動画撮影の様子。撮影に使っているのは「iPhone SE2」

 動画の制作は、まず自分の担当商品をPRしたい営業担当者から企画表で提案を受けるところから始まります。YouTuberは「何をアピールしたいのか、顧客が抱えている課題は何かを引き出します。伝えたいことのポイントを絞ることが大切です」と話します。

 先ほどの片底バックインバックの場合は、食品・医薬品業界でより異物混入リスクを減らしたいというニーズが高まっているという声をもとに、開封時に糸くずが出ず、さらにクリーンな状態で中身を抜き出せることをアピールする動画をつくることに決めました。

 つぎに、撮影できる工場のスペースと実際に撮影で使う袋も用意します。「クリーンをアピールする動画なら、背景もなるべくキレイに写る場所を選びました」

 動画が長いと途中で離脱されるかもしれません。そこで、多くの動画は2分30秒ほどに収めています。テンポ良く動画が進むよう数秒ごとに切り替えます。そのため、動画1本あたりの撮影は200カットにも上ります。

 「同じ場面でも何度も撮り直しをします」。先ほどの片底バックインバックでは、納得のいくまで5袋ほど開けました。

 映像素材が集まると次に取りかかるのが編集です。動画の内容を説明するテロップは重要ですが、心がけているのは「文字を読ませるのではなく、絵で見せる」。そのため、テロップはなるべく短くします。

 ただし、視聴者が出したテロップをきちんと読めるよう、テロップを口に出して読みながら秒数を測りつつ場面の切り替えのタイミングを調整しています。

 動画をクリックされるかは、サムネイル画像も重要なので、直感的に動画の内容がわかるような工夫もしています。

動画のサムネイル画像

 こうしてYouTubeにアップロードした動画は10本を超えました。

 それでは、なぜ会社として動画での発信を始めたのでしょうか。事業承継を予定している3代目の白石忠臣常務(39)に聞きました。

シコーの白石忠臣常務

 「中身が漏れにくい袋や、段ボールの代わりになる紙袋など面白い商品を開発しているのに、知名度がなかなか上がらないのが悩みでした」

 そこで、2014年に「お客様事例」などを集めたソリューションサイトを立ち上げます。最初は写真と文字だけでしたが、WEB制作会社から動画を提案され、水溶性フィルムが実際に水に溶ける様子を外注して制作し、2017年に初めて公開しました。

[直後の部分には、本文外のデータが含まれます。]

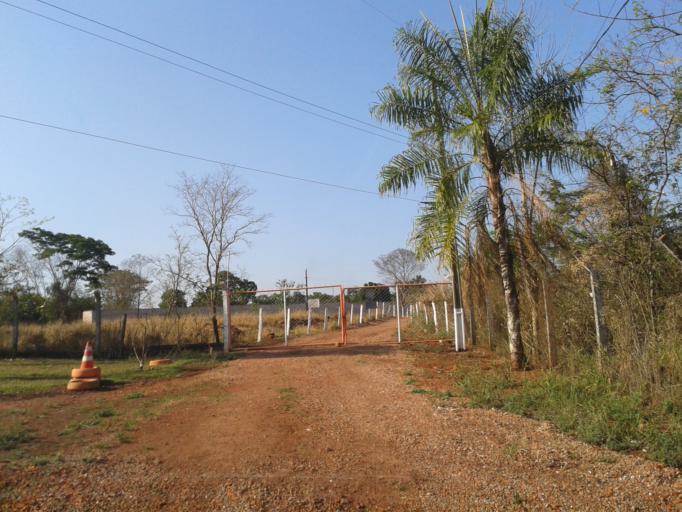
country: BR
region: Minas Gerais
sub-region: Ituiutaba
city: Ituiutaba
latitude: -18.9434
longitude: -49.4619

 ソリューションサイトの会員に対して毎月発行しているメルマガのネタがちょうど尽きかけているころだったのと、「動画ってわかりやすい」と好評で、問い合わせも来るようになったため、動画を定期的につくることに決めました。

 白石さんは「動画の反響を見て、我々の常識が顧客にとっては非常識なんだということに改めて気づかされました」と話します。

 最初は外注していた動画でしたが、内製化することになります。本業は営業担当のYouTuberが「もっとやり方があるんじゃないですか?」と社内の担当者に動画のダメ出しをしていたと聞き、白石さんが「じゃあ、ちょっと撮ってみてくれない?」と、それとなく巻き込んだのが始まりでした。

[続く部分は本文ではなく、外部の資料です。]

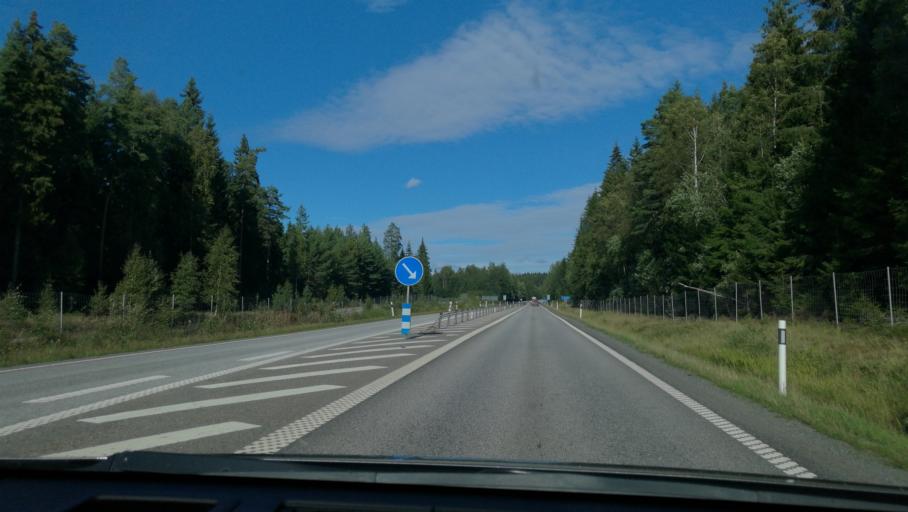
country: SE
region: Vaestra Goetaland
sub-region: Gullspangs Kommun
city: Anderstorp
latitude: 58.9364
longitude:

 YouTuberが動画をつくるようになったメリットについて、白石さんは「わかりやすくシンプルにまとめてくれる撮影・編集スキルはもちろんですが、それ以上に、撮影には工場の協力や調整が不可欠です。その点、和気あいあいと撮ってくれること、(YouTuberが)何度も撮り直しをお願いしても『あいつなら仕方ない』と周りが思ってもらえることが大きかったです」と振り返ります。

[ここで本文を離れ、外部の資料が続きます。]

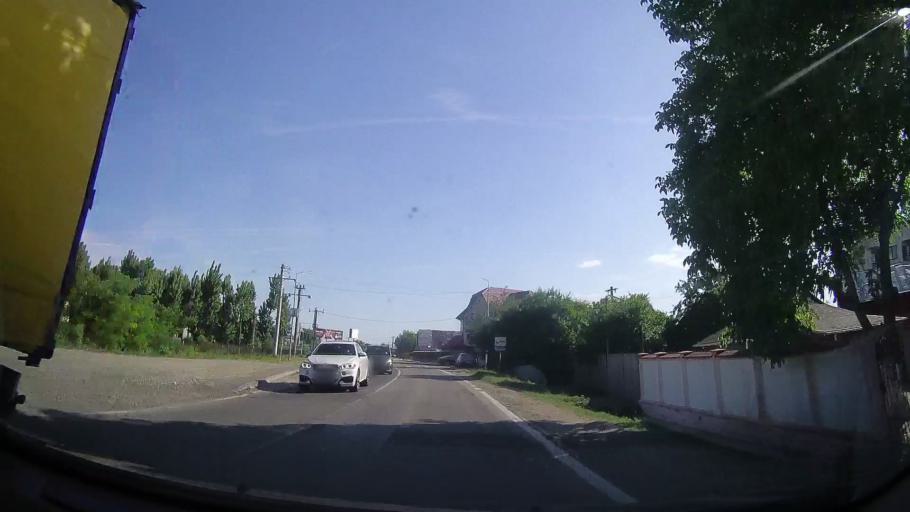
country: RO
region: Prahova
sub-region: Comuna Barcanesti
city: Barcanesti
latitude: 44.8885
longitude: 26.0464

 会社としての出費は、新しいノートパソコン「MacBook Air 13onch」と動画編集ソフト「ファイナルカットプロX」。役員会で白石さんが「これさえあれば、何本でも自社で作れますよ!」とアピールして今春に了承されたそうです。

 ただし、白石さんは現状のデジタルマーケティングに満足していません。「たしかにソリューションサイトから新規の問い合わせはあるのですが、会社の市場シェアを考えるともっと問い合わせがあっても良いはずです」

 そこで、2021年4月23日に社内で見直しのためのチームを立ち上げて、ゼロベースで検討を始めました。しかし、そのなかでも動画配信は続けようと考えています。